• **Aim of the exercise**
Examine each line of the data. Copy those that contain the string "frac".

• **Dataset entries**
"""

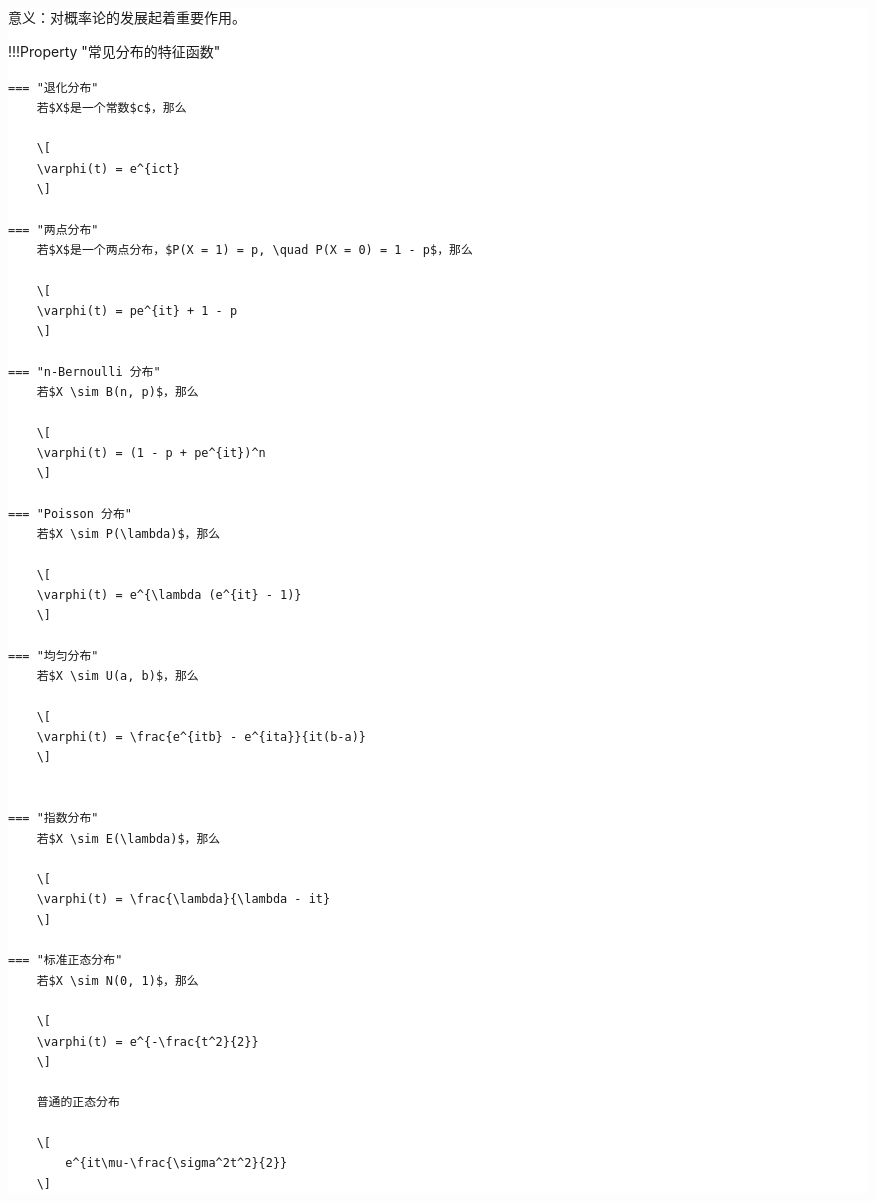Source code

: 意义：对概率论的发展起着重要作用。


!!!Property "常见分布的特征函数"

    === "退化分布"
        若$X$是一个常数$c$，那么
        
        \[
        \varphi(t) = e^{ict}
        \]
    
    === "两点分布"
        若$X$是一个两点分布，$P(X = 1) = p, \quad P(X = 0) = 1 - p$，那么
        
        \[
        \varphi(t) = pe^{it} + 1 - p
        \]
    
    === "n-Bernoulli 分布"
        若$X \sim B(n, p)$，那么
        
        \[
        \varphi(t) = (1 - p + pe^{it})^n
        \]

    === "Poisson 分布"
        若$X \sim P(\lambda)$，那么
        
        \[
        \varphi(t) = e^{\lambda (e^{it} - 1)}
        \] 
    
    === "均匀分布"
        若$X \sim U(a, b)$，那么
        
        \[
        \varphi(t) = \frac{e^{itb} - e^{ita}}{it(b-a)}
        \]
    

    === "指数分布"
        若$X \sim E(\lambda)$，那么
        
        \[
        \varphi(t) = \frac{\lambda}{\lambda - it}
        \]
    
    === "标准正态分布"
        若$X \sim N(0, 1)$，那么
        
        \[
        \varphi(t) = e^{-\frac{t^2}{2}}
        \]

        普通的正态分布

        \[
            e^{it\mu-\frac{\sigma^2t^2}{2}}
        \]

"""

• **Finished task**
        \varphi(t) = \frac{e^{itb} - e^{ita}}{it(b-a)}
        \varphi(t) = \frac{\lambda}{\lambda - it}
        \varphi(t) = e^{-\frac{t^2}{2}}
            e^{it\mu-\frac{\sigma^2t^2}{2}}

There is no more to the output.